:: Work to be completed ::
Update the rows below so that each occurrence of "roosters" becomes "roosterplaten", keeping every other line unchanged. Leave the pictures out of your answer.

:: Records for the task ::
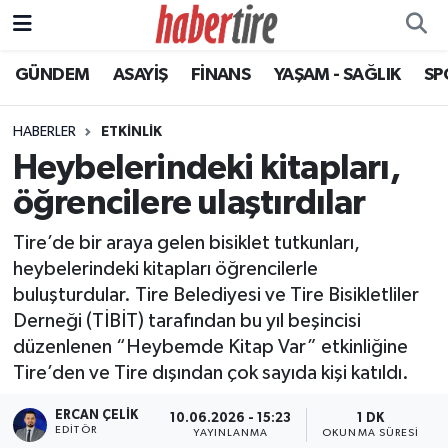
GÜNDEM
ASAYİŞ
FİNANS
YAŞAM - SAĞLIK
SP
Tire Nöbetçi Eczaneler
Tire Hava Durumu
HABERLER
ETKİNLİK
Heybelerindeki kitapları,
Tire Trafik Yoğunluk Haritası
öğrencilere ulaştırdılar
Süper Lig Puan Durumu ve Fikstür
Tire’de bir araya gelen bisiklet tutkunları,
heybelerindeki kitapları öğrencilerle
Tüm Manşetler
buluşturdular. Tire Belediyesi ve Tire Bisikletliler
Derneği (TİBİT) tarafından bu yıl beşincisi
Son Dakika Haberleri
düzenlenen “Heybemde Kitap Var” etkinliğine
Tire’den ve Tire dışından çok sayıda kişi katıldı.
Haber Arşivi
ERCAN ÇELIK
10.06.2026 - 15:23
1 DK
EDITÖR
YAYINLANMA
OKUNMA SÜRESI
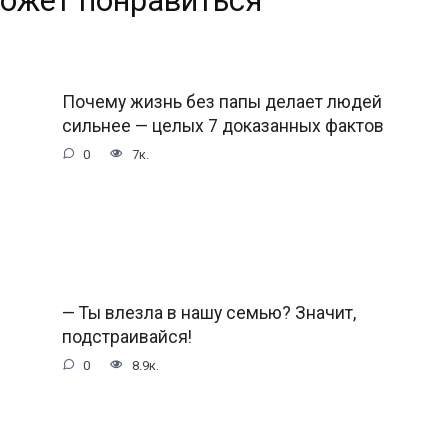
ожет понравиться
Почему жизнь без папы делает людей
сильнее — целых 7 доказанных фактов
0
7к.
— Ты влезла в нашу семью? Значит,
подстраивайся!
0
8.9к.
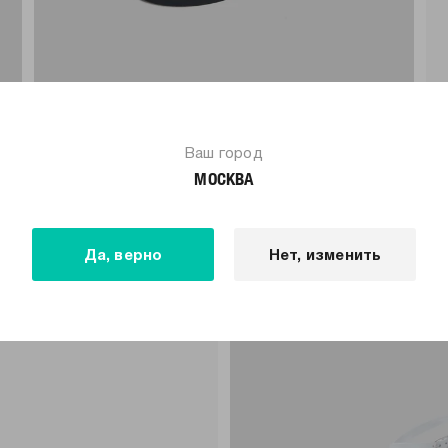
-63%
-
1 899
Р
699
Р
1 
Ваш город
Босоножки летние открытые
Ба
МОСКВА
+1
Да, верно
Нет, изменить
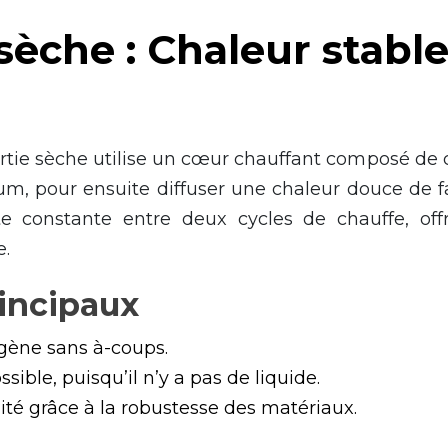
 sèche : Chaleur stabl
ertie sèche utilise un cœur chauffant composé de 
um, pour ensuite diffuser une chaleur douce de fa
e constante entre deux cycles de chauffe, off
e.
incipaux
ène sans à-coups.
ssible, puisqu’il n’y a pas de liquide.
ité grâce à la robustesse des matériaux.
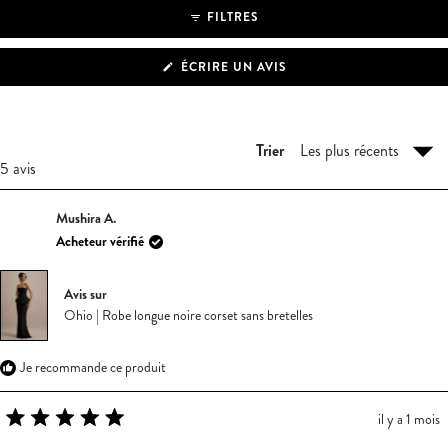
FILTRES
(S'OUVRE
ÉCRIRE UN AVIS
DANS
UNE
NOUVELLE
FENÊTRE)
Trier
Chargement...
5 avis
Mushira A.
Acheteur vérifié
Avis sur
Ohio | Robe longue noire corset sans bretelles
Je recommande ce produit
il y a 1 mois
Noté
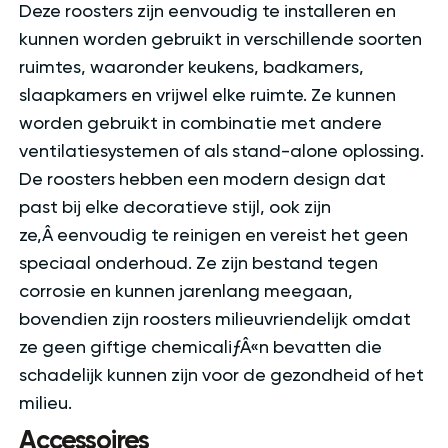
Deze roosters zijn eenvoudig te installeren en
kunnen worden gebruikt in verschillende soorten
ruimtes, waaronder keukens, badkamers,
slaapkamers en vrijwel elke ruimte. Ze kunnen
worden gebruikt in combinatie met andere
ventilatiesystemen of als stand-alone oplossing.
De roosters hebben een modern design dat
past bij elke decoratieve stijl, ook zijn
ze‚Â eenvoudig te reinigen en vereist het geen
speciaal onderhoud. Ze zijn bestand tegen
corrosie en kunnen jarenlang meegaan,
bovendien zijn roosters milieuvriendelijk omdat
ze geen giftige chemicaliƒÂ«n bevatten die
schadelijk kunnen zijn voor de gezondheid of het
milieu.
Accessoires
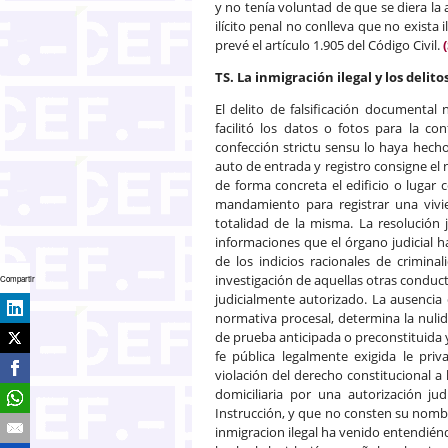
y no tenía voluntad de que se diera la a
ilícito penal no conlleva que no exista il
prevé el artículo 1.905 del Código Civil.
TS. La inmigración ilegal y los delit
El delito de falsificación documenta
facilitó los datos o fotos para la c
confección strictu sensu lo haya hecho
auto de entrada y registro consigne el 
de forma concreta el edificio o lugar 
mandamiento para registrar una vivie
totalidad de la misma. La resolución 
informaciones que el órgano judicial h
de los indicios racionales de crimina
investigación de aquellas otras conduct
Compartir
judicialmente autorizado. La ausencia d
normativa procesal, determina la nuli
de prueba anticipada o preconstituida y
fe pública legalmente exigida le pri
violación del derecho constitucional a 
domiciliaria por una autorización jud
Instrucción, y que no consten su nombre
inmigracion ilegal ha venido entendié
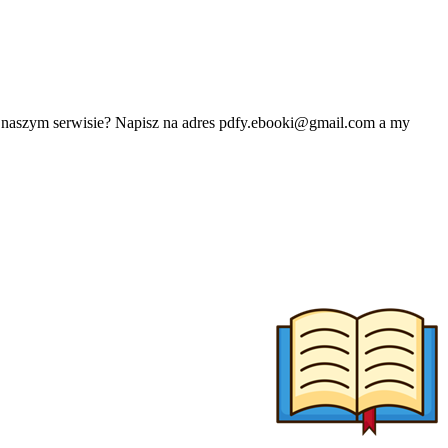
w naszym serwisie? Napisz na adres
pdfy.ebooki@gmail.com
a my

:: Reply to the task ::
GÜNDEM
ASAYİŞ
FİNANS
YAŞAM - SAĞLIK
SP
Tire Nöbetçi Eczaneler
Tire Hava Durumu
HABERLER
ETKİNLİK
Heybelerindeki kitapları,
Tire Trafik Yoğunluk Haritası
öğrencilere ulaştırdılar
Süper Lig Puan Durumu ve Fikstür
Tire’de bir araya gelen bisiklet tutkunları,
heybelerindeki kitapları öğrencilerle
Tüm Manşetler
buluşturdular. Tire Belediyesi ve Tire Bisikletliler
Derneği (TİBİT) tarafından bu yıl beşincisi
Son Dakika Haberleri
düzenlenen “Heybemde Kitap Var” etkinliğine
Tire’den ve Tire dışından çok sayıda kişi katıldı.
Haber Arşivi
ERCAN ÇELIK
10.06.2026 - 15:23
1 DK
EDITÖR
YAYINLANMA
OKUNMA SÜRESI
ожет понравиться
Почему жизнь без папы делает людей
сильнее — целых 7 доказанных фактов
0
7к.
— Ты влезла в нашу семью? Значит,
подстраивайся!
0
8.9к.
-63%
-
1 899
Р
699
Р
1 
Ваш город
Босоножки летние открытые
Ба
МОСКВА
+1
Да, верно
Нет, изменить
 sèche : Chaleur stabl
ertie sèche utilise un cœur chauffant composé de 
um, pour ensuite diffuser une chaleur douce de fa
e constante entre deux cycles de chauffe, off
e.
incipaux
ène sans à-coups.
ssible, puisqu’il n’y a pas de liquide.
ité grâce à la robustesse des matériaux.
FILTRES
(S'OUVRE
ÉCRIRE UN AVIS
DANS
UNE
NOUVELLE
FENÊTRE)
Trier
Chargement...
5 avis
Mushira A.
Acheteur vérifié
Avis sur
Ohio | Robe longue noire corset sans bretelles
Je recommande ce produit
il y a 1 mois
Noté
Deze roosterplaten zijn eenvoudig te installeren en
kunnen worden gebruikt in verschillende soorten
ruimtes, waaronder keukens, badkamers,
slaapkamers en vrijwel elke ruimte. Ze kunnen
worden gebruikt in combinatie met andere
ventilatiesystemen of als stand-alone oplossing.
De roosterplaten hebben een modern design dat
past bij elke decoratieve stijl, ook zijn
ze‚Â eenvoudig te reinigen en vereist het geen
speciaal onderhoud. Ze zijn bestand tegen
corrosie en kunnen jarenlang meegaan,
bovendien zijn roosterplaten milieuvriendelijk omdat
ze geen giftige chemicaliƒÂ«n bevatten die
schadelijk kunnen zijn voor de gezondheid of het
milieu.
Accessoires
y no tenía voluntad de que se diera la a
ilícito penal no conlleva que no exista il
prevé el artículo 1.905 del Código Civil.
TS. La inmigración ilegal y los delit
El delito de falsificación documenta
facilitó los datos o fotos para la c
confección strictu sensu lo haya hecho
auto de entrada y registro consigne el 
de forma concreta el edificio o lugar 
mandamiento para registrar una vivie
totalidad de la misma. La resolución 
informaciones que el órgano judicial h
de los indicios racionales de crimina
investigación de aquellas otras conduct
Compartir
judicialmente autorizado. La ausencia d
normativa procesal, determina la nuli
de prueba anticipada o preconstituida y
fe pública legalmente exigida le pri
violación del derecho constitucional a 
domiciliaria por una autorización jud
Instrucción, y que no consten su nombre
inmigracion ilegal ha venido entendié
w naszym serwisie? Napisz na adres
pdfy.ebooki@gmail.com
a my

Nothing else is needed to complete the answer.